Recycling a noble idea? Helping to save the planet without resorting to landfill? Reuse. Don’t throw out. Marvellous ideas, in theory.

But why, oh why is recycling so difficult to achieve in our neighbourhood? It takes hours to accomplish every week. Rubbish-strewn streets are now the norm on recycling day. Wildlife turn the recycling bags over and tug at the contents. The gull-proof bags are not gull-proof. The receptacles we are given are inadequate and it’s a strain for the elderly to push, lift or carry overflowing bags out for the recycling collection team. Of course it’s a good idea to use recycled plastic, paper, glass and card goods - but the strain is on the householder. Not the manufacturer, nor the supermarket chains, it seems.
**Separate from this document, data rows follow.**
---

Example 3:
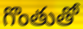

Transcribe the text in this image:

గొంతుతో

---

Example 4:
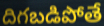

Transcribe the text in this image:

దిగబడిపోతే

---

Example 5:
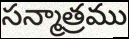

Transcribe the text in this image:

సన్మాత్రము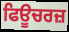
ਫਿਊਚਰਜ਼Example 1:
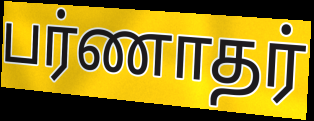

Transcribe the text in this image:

பர்ணாதர்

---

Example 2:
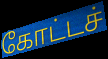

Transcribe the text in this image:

கோட்டச்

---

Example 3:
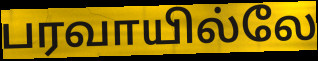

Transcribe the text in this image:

பரவாயில்லே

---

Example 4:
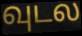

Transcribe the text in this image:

வுடல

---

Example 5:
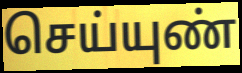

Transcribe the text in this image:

செய்யுண்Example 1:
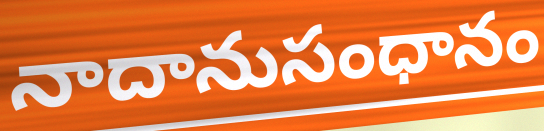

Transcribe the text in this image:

నాదానుసంధానం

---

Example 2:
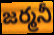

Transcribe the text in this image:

జర్మనీ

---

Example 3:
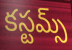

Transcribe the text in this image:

కస్టమ్స్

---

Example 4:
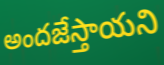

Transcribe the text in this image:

అందజేస్తాయని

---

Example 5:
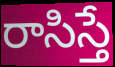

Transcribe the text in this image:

రాసిస్తే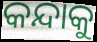
କନ୍ଦାକୁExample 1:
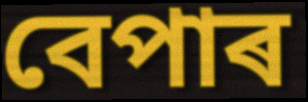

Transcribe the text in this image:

বেপাৰ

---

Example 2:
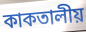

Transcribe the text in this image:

কাকতালীয়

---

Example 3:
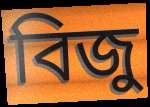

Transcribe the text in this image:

বিজু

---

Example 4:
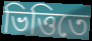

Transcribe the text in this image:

ভিত্তিতে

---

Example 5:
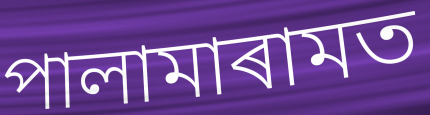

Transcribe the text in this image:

পালামাৰামতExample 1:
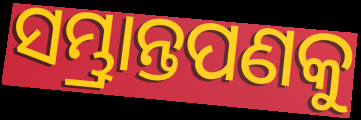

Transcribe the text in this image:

ସମ୍ଭ୍ରାନ୍ତପଣକୁ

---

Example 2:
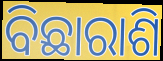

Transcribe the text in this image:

ବିଛାରାଶି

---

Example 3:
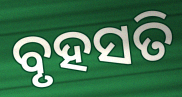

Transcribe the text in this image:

ବୃହସତି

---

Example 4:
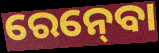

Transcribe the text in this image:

ରେନ୍‍ବୋ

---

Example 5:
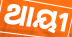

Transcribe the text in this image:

ଥାୟୀ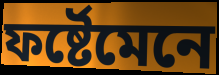
ফৰ্ষ্টেমেনে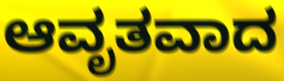
ಆವೃತವಾದ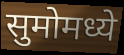
सुमोमध्येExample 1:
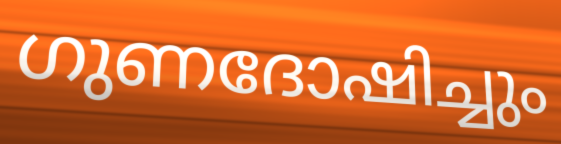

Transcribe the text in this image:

ഗുണദോഷിച്ചും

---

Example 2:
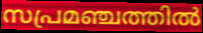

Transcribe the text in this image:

സപ്രമഞ്ചത്തിൽ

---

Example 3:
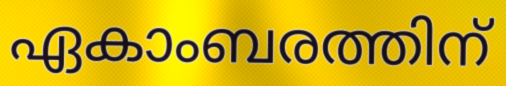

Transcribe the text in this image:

ഏകാംബരത്തിന്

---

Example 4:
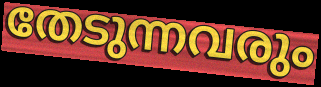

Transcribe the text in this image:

തേടുന്നവരും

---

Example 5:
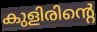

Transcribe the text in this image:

കുളിരിന്റെ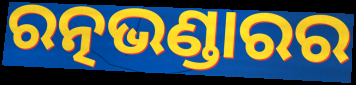
ରତ୍ନଭଣ୍ଡାରର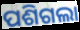
ପଶିଗଲା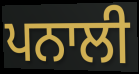
ਪਨਾਲੀ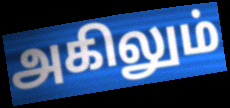
அகிலும்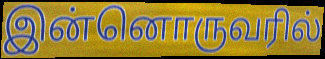
இன்னொருவரில்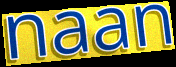
naanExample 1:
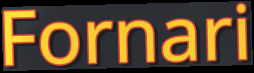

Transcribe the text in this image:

Fornari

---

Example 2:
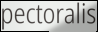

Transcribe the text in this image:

pectoralis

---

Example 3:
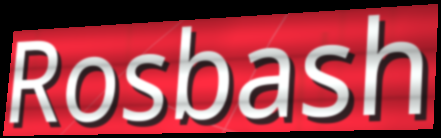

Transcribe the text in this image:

Rosbash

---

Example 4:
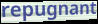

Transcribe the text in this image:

repugnant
And our council-given receptacles are far from top notch. 

My elderly mother, however, at least had suitable trolleys she could wheel out on a weekly basis. And she didn’t pay for them.
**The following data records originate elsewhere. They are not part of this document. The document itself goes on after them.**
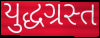
યુદ્ધગ્રસ્ત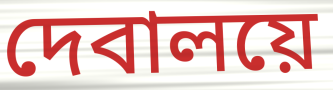
দেবালয়েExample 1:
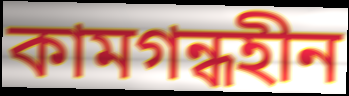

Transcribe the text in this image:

কামগন্ধহীন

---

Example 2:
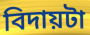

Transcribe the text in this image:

বিদায়টা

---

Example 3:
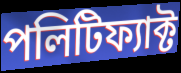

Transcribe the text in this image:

পলিটিফ্যাক্ট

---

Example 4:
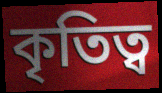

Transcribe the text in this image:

কৃতিত্ব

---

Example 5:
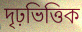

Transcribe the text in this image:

দৃঢ়ভিত্তিক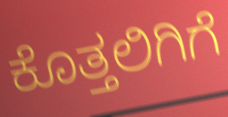
ಕೊತ್ತಲಿಗಿಗೆ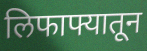
लिफाफ्यातून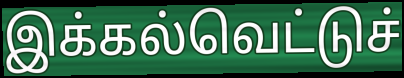
இக்கல்வெட்டுச்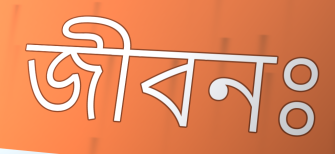
জীবনঃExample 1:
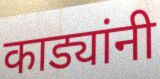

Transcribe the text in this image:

काड्यांनी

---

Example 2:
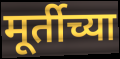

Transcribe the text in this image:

मूर्तीच्या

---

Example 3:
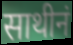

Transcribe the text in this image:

साथीनं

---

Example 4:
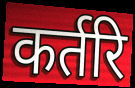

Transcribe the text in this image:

कर्तरि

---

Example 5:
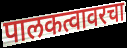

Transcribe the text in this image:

पालकत्वावरचा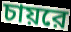
চায়রে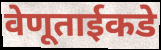
वेणूताईकडेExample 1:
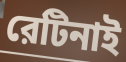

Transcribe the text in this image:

রেটিনাই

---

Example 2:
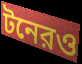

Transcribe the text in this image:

টনেরও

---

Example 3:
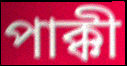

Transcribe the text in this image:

পাক্কী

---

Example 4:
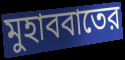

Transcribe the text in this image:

মুহাববাতের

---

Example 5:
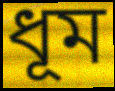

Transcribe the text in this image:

ধূমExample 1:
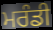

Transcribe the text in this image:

ਮਰੰਡੀ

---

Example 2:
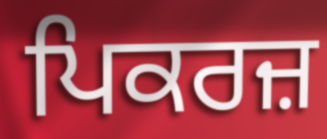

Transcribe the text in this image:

ਪਿਕਰਜ਼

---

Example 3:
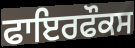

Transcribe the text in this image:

ਫਾਇਰਫੌਕਸ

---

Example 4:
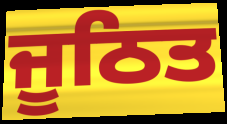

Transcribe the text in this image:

ਜੂਠਿਤ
Why can’t we have the same?
A really useful green bin on wheels for garden waste - just drop it in - is about right for us. We pay for it, though, £44 a year. Mum got hers free.

She also had a cardboard and paper only wheelie-bin, ideal - again just tear up cardboard packaging and push it in. No piles of card hanging around the kitchen waiting for recycling day. No need to fiddle with a velcro-flap on a less-than-useful bag (which doesn’t deter foxes, badgers nor gulls). And she had a third trolley for other household items plus bottles and cans - just drop them in. No extra charge.

But here, in one of the richest councils in the country, we grapple with a box for one set of items, an annoying floppy bag for other waste, a ridiculously tiny food waste bin and the rest we put out in our own bags. If things aren’t separated or washed ( in the dishwasher?) a yellow sticker is placed on the waste contents and left on the pavement to be hauled back inside again. 

For days at a time we have bags of metal cans, bags of bottles and another of see-through plastic littering the kitchen.

The answer has to be we’ll have to pay more to buy better recycling receptacles, which take up even more space in the kitchen, just to keep things looking tidy. Like I don’t want the space or money for anything else?

If my mother can have three wheelie bins, free of charge, via a less privileged council than Bath, why can’t we?

I would love to know how the rest of you manage the night before recycling day. We’re not getting it right. Thank goodness my husband doesn’t mind the mess and the sifting - up to a point.After an hour he’ll say ‘no more, not dealing with any more rubbish tonight.’  I resent the hours it takes and the mess it makes. Please give us some adequate recycling bins ...

                 The gulls are having a great time of it.